Dataset entries:
[Start of section]
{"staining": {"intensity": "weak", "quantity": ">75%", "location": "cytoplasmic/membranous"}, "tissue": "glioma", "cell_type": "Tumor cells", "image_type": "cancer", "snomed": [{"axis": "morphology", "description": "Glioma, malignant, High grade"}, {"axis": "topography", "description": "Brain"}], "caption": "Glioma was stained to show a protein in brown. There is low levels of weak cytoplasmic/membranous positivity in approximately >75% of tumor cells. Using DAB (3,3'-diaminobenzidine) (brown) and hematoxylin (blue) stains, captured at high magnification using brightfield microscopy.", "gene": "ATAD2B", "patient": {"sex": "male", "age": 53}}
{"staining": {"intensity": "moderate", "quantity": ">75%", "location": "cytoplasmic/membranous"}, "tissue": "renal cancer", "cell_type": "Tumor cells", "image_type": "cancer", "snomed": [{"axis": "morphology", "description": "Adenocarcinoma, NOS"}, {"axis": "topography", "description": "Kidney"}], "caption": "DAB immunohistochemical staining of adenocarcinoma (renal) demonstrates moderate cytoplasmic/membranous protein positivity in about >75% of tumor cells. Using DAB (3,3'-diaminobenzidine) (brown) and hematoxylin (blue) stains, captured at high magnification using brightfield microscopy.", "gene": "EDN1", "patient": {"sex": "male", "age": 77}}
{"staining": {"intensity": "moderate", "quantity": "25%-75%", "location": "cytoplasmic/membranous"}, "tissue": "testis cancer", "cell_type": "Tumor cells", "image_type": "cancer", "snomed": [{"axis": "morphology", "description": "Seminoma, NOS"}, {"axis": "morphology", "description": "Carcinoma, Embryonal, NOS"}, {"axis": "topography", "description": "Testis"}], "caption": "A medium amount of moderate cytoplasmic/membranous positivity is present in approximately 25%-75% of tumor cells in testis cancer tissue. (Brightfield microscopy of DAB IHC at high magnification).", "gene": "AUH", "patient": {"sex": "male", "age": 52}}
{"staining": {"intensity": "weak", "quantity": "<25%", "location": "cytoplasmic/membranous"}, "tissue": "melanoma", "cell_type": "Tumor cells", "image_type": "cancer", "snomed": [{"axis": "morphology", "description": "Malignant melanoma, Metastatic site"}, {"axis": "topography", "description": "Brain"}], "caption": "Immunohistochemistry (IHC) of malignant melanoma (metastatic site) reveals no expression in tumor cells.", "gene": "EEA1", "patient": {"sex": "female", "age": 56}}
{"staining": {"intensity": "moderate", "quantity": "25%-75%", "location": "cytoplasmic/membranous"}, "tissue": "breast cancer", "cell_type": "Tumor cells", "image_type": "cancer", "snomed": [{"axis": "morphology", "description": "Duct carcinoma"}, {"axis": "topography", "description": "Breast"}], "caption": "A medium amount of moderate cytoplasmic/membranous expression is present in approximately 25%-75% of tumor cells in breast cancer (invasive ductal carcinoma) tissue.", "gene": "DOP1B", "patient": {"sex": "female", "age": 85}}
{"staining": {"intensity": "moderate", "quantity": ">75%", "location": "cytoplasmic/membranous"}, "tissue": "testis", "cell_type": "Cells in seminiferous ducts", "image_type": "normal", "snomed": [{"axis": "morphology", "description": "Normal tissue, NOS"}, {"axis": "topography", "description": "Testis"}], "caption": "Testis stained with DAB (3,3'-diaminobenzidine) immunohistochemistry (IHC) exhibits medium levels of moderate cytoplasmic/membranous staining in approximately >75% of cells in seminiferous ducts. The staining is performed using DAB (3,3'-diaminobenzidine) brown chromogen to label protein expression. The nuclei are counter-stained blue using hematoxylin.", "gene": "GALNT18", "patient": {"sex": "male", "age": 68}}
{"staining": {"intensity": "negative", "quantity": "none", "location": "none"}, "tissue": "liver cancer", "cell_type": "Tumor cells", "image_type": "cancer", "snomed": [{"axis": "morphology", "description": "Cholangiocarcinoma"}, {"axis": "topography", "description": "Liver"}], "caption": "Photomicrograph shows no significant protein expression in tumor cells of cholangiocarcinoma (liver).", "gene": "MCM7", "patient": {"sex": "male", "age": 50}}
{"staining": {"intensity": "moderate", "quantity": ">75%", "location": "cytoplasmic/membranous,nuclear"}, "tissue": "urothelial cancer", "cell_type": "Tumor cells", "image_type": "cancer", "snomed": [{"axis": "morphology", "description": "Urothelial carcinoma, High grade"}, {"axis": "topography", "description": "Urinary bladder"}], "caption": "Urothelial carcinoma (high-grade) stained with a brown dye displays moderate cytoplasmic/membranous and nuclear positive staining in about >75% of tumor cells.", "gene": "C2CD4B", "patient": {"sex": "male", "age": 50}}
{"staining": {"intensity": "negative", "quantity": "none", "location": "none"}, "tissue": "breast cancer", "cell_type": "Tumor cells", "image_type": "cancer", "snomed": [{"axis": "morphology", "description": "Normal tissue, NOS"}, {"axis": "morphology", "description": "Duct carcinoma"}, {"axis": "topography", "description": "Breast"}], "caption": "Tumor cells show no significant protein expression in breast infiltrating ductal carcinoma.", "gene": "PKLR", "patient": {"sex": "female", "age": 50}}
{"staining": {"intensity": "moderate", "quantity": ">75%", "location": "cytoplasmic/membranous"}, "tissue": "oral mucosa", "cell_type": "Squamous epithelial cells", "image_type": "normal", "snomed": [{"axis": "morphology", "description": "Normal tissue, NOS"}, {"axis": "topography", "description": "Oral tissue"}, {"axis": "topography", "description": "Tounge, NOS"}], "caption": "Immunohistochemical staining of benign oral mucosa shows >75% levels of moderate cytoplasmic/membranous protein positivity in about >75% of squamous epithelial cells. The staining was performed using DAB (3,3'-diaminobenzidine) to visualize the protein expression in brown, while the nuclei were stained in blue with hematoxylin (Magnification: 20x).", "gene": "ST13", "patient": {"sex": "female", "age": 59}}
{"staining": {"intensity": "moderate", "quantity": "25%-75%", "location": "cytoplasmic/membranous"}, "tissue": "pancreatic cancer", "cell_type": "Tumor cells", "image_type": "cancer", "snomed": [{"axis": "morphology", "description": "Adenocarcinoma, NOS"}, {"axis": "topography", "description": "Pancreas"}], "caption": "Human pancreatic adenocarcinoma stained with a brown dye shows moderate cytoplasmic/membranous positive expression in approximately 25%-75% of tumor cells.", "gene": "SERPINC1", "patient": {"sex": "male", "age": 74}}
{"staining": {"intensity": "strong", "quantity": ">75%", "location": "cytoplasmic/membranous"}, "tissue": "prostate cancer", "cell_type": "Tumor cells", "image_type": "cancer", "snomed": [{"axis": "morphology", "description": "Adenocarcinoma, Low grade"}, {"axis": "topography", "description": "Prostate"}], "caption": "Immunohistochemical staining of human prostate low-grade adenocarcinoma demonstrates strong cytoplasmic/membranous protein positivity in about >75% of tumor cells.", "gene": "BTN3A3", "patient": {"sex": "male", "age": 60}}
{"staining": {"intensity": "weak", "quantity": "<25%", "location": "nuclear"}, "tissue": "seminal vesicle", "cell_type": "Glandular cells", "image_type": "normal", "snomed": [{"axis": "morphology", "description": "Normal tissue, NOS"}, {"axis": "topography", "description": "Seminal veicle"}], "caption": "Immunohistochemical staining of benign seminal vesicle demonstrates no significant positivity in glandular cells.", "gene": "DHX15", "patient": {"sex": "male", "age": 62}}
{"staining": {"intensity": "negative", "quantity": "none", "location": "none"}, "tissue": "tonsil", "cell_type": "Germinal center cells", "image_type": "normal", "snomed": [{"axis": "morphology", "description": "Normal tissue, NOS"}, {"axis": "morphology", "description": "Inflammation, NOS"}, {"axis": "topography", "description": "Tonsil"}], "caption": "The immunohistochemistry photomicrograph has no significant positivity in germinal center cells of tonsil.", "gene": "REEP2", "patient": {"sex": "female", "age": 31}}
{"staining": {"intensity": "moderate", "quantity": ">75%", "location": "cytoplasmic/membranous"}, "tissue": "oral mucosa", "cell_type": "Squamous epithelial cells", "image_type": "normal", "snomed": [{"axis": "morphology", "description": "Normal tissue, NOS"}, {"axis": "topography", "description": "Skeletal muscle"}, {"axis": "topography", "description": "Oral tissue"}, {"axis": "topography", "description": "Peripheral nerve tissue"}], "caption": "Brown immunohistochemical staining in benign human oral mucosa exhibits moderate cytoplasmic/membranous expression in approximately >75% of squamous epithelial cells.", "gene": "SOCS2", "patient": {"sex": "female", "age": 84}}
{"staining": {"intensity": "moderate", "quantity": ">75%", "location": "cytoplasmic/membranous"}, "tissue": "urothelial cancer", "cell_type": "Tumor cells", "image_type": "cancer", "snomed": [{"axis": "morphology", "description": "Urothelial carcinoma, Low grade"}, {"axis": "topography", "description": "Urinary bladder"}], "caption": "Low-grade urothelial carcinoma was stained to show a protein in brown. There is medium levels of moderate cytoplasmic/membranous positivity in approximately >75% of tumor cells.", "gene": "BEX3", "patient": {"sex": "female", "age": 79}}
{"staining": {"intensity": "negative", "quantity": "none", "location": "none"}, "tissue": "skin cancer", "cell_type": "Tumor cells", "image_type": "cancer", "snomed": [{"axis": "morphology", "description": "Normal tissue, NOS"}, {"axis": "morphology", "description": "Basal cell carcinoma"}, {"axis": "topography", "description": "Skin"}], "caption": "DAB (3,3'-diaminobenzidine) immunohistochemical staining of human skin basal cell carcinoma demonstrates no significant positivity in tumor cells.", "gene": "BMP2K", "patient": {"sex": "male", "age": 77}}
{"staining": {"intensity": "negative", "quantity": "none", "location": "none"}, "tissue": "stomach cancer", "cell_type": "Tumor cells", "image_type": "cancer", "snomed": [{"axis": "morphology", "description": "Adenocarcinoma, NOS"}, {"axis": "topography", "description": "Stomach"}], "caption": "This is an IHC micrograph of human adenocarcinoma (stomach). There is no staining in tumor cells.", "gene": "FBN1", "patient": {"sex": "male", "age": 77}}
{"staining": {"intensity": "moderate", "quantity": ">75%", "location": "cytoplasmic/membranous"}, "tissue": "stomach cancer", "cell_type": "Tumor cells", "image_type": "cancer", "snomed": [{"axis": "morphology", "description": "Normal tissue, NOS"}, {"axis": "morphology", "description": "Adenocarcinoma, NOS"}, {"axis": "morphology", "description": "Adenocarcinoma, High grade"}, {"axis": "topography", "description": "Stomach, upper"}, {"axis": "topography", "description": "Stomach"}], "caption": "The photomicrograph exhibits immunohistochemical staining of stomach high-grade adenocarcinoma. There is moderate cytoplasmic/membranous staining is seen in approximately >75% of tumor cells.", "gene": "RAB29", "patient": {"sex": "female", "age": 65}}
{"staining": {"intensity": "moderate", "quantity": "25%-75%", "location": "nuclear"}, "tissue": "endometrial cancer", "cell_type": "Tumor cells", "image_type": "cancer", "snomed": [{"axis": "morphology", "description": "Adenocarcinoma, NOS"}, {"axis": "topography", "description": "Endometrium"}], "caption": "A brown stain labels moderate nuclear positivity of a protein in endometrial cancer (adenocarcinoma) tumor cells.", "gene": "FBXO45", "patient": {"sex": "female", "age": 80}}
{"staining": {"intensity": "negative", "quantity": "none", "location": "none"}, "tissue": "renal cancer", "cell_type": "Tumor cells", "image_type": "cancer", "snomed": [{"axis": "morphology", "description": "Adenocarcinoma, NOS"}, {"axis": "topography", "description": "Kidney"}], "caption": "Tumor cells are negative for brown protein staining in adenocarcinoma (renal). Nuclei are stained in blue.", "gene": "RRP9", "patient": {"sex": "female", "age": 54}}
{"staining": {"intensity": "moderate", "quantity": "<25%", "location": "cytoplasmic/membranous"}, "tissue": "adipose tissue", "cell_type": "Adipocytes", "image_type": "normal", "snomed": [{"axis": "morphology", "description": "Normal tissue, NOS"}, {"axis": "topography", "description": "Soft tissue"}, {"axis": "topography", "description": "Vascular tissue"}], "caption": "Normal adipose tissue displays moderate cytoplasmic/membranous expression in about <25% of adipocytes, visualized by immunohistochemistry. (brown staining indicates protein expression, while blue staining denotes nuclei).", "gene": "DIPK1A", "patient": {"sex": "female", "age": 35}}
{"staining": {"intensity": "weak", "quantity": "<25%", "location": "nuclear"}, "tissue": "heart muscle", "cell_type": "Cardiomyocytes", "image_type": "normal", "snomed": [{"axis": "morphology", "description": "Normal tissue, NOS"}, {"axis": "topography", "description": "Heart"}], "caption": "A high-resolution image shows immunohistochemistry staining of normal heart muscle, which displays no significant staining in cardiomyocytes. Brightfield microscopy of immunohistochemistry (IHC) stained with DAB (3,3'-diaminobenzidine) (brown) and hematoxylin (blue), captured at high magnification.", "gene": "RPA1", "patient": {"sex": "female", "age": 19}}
[End of section]
Nothing should appear in the answer except the lines above from the line with "staining of adenocarcinoma" through the line with "(IHC) of malignant", both included, written out exactly.

▶ _The completed task_
{"staining": {"intensity": "moderate", "quantity": ">75%", "location": "cytoplasmic/membranous"}, "tissue": "renal cancer", "cell_type": "Tumor cells", "image_type": "cancer", "snomed": [{"axis": "morphology", "description": "Adenocarcinoma, NOS"}, {"axis": "topography", "description": "Kidney"}], "caption": "DAB immunohistochemical staining of adenocarcinoma (renal) demonstrates moderate cytoplasmic/membranous protein positivity in about >75% of tumor cells. Using DAB (3,3'-diaminobenzidine) (brown) and hematoxylin (blue) stains, captured at high magnification using brightfield microscopy.", "gene": "EDN1", "patient": {"sex": "male", "age": 77}}
{"staining": {"intensity": "moderate", "quantity": "25%-75%", "location": "cytoplasmic/membranous"}, "tissue": "testis cancer", "cell_type": "Tumor cells", "image_type": "cancer", "snomed": [{"axis": "morphology", "description": "Seminoma, NOS"}, {"axis": "morphology", "description": "Carcinoma, Embryonal, NOS"}, {"axis": "topography", "description": "Testis"}], "caption": "A medium amount of moderate cytoplasmic/membranous positivity is present in approximately 25%-75% of tumor cells in testis cancer tissue. (Brightfield microscopy of DAB IHC at high magnification).", "gene": "AUH", "patient": {"sex": "male", "age": 52}}
{"staining": {"intensity": "weak", "quantity": "<25%", "location": "cytoplasmic/membranous"}, "tissue": "melanoma", "cell_type": "Tumor cells", "image_type": "cancer", "snomed": [{"axis": "morphology", "description": "Malignant melanoma, Metastatic site"}, {"axis": "topography", "description": "Brain"}], "caption": "Immunohistochemistry (IHC) of malignant melanoma (metastatic site) reveals no expression in tumor cells.", "gene": "EEA1", "patient": {"sex": "female", "age": 56}}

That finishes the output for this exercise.